REQUEST: Reproduce every line of text in the rows below word for word, leaving out the pictures.

DATA SECTION:

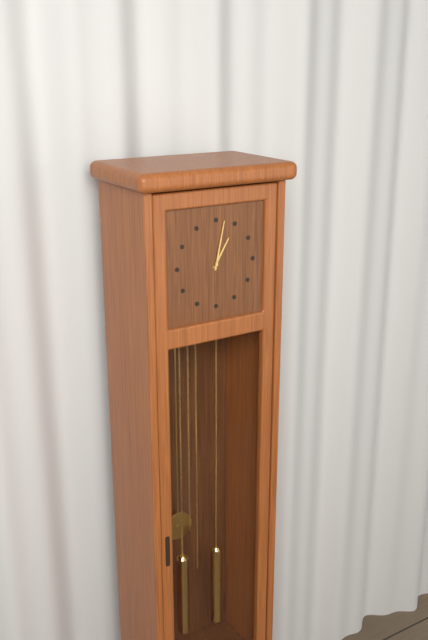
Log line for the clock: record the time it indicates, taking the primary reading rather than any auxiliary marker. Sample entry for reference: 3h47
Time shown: 1h02
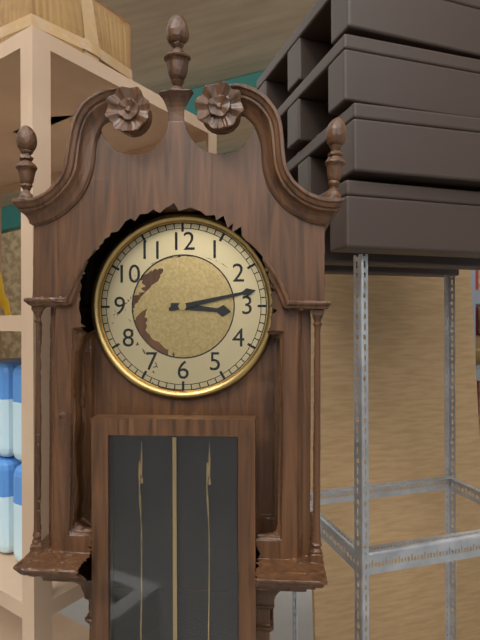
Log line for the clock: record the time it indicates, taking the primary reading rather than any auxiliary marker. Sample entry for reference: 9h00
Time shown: 3h13
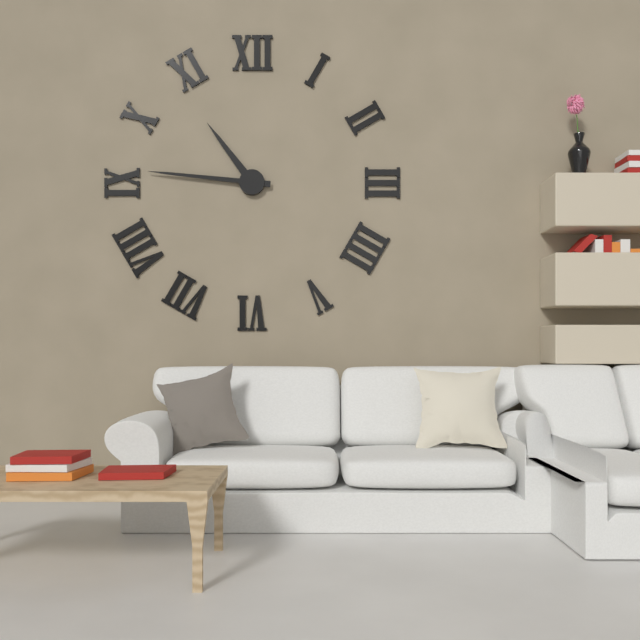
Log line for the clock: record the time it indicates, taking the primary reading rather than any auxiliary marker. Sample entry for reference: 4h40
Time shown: 10h46
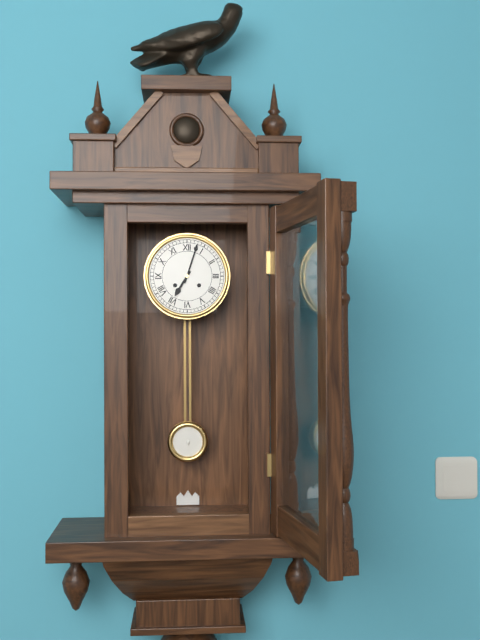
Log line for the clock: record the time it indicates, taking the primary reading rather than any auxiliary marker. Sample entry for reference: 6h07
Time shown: 7h03
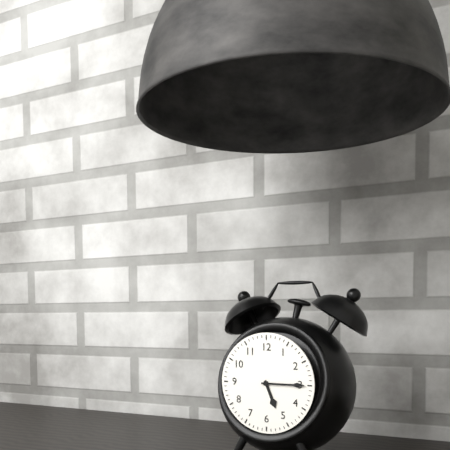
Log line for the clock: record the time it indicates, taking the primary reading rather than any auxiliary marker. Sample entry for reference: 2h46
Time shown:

TASK OUTPUT:
Log line for the clock: record the time it indicates, taking the primary reading rather than any auxiliary marker. Sample entry for reference: 3h47
Time shown: 1h02
Log line for the clock: record the time it indicates, taking the primary reading rather than any auxiliary marker. Sample entry for reference: 9h00
Time shown: 3h13
Log line for the clock: record the time it indicates, taking the primary reading rather than any auxiliary marker. Sample entry for reference: 4h40
Time shown: 10h46
Log line for the clock: record the time it indicates, taking the primary reading rather than any auxiliary marker. Sample entry for reference: 6h07
Time shown: 7h03
Log line for the clock: record the time it indicates, taking the primary reading rather than any auxiliary marker. Sample entry for reference: 2h46
Time shown:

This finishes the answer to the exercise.